On lonely places

So I’m on a train — one of the 225s that run between London and the north-east, or up to Edinburgh. It’s shooting along, smooth and sleek. But then, for some reason — it doesn’t matter what — the brakes engage, with their characteristic smell of burning rubber. It takes miles for the beast to stop, but finally, jerkily, it does. I turn and look out of the window. A bright late morning, suddenly quiet enough to hear the birds chirping away in their usual manic happiness. There’s a wooden fence just there, separating a wild, overgrown field from the tracks. The grass and wild-flowers reach through, so close I could reach out and touch them. And I look at one of the flowers, and realise that it’s likely no-one has ever looked at it before. Then that it’s likely no-one will ever look at it again. It took the randomness of the train’s stopping exactly here for me to see it. It’s a strange sort of secret, a confidence that’s been given only to me.

It’s a shivery feeling for me, but also oddly comforting. I love the loneliness of places no-one sees, especially if they’re somehow hidden in-between the places that they see all the time. Maybe there’s something reassuring in watching the world work perfectly well, perfectly happily, without people to observe it, to manage it. I love the detail that no-one is ever going to notice: this flower, or that blade of grass.
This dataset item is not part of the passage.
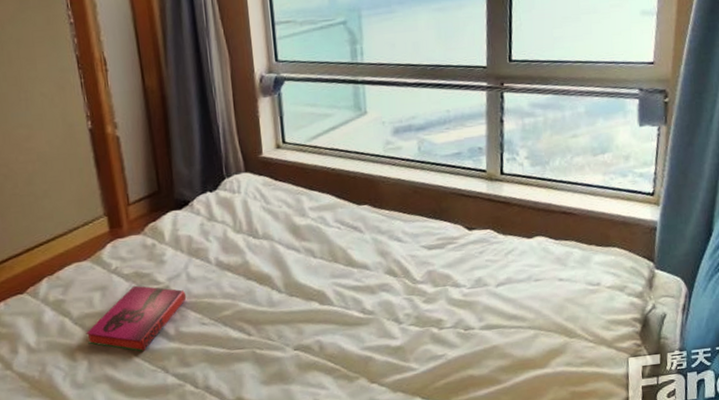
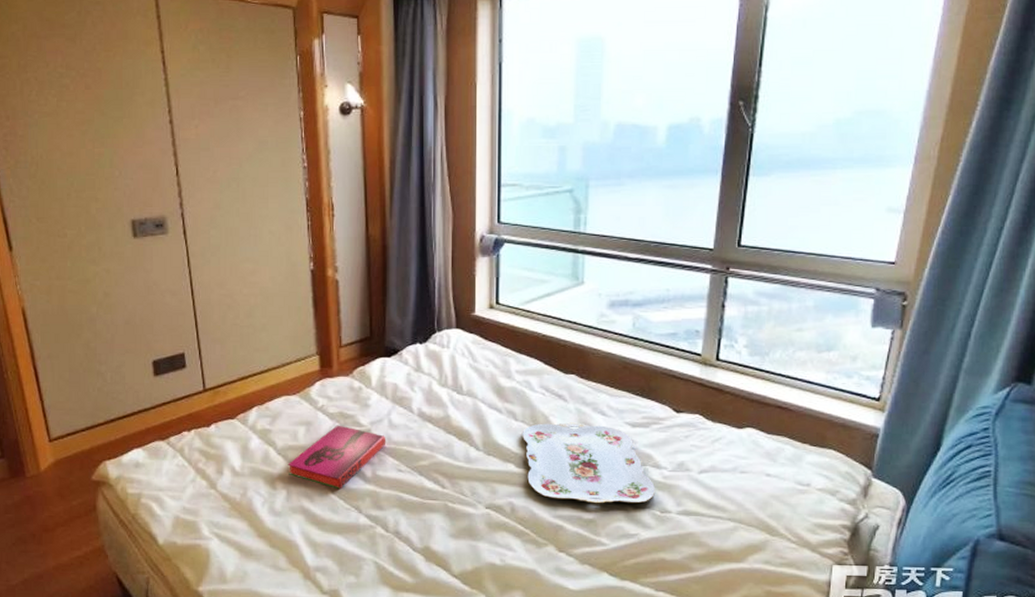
serving tray: none [322,252,458,331] -> present [523,422,656,504]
I love that discovered moment: seeing the way the wind blows that flower right now, here at this place that no-one was supposed to see, when no-one was supposed to be here. I think part of me sometimes wants to stay there, where it’s hidden and safe, like a child’s den in the woods. It’s a womb-fixation, probably, Dr Freud.
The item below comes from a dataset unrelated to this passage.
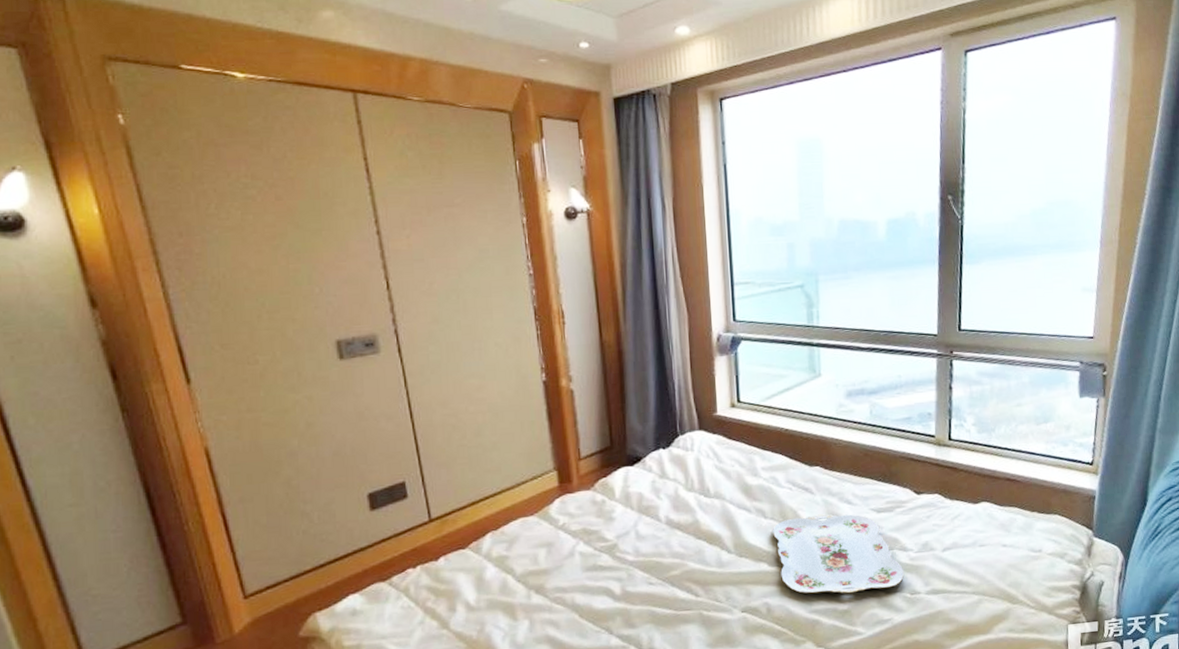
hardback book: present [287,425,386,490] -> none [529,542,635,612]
Anyway, from Boing Boing, this fantastic collection of photographs by Yuji Saiga of Gunkanjima, a Japanese island reclaimed from the sea as a coal-mining community, then abandoned as the coal ran out. Some introductory text here, and then a set of galleries here. The photographs of the last days of the community are haunting enough — people living under the shadow of so much industrial hulk — but the photographs of the abandoned island are hauntingly lonely. There’s something of Hiroshima about them.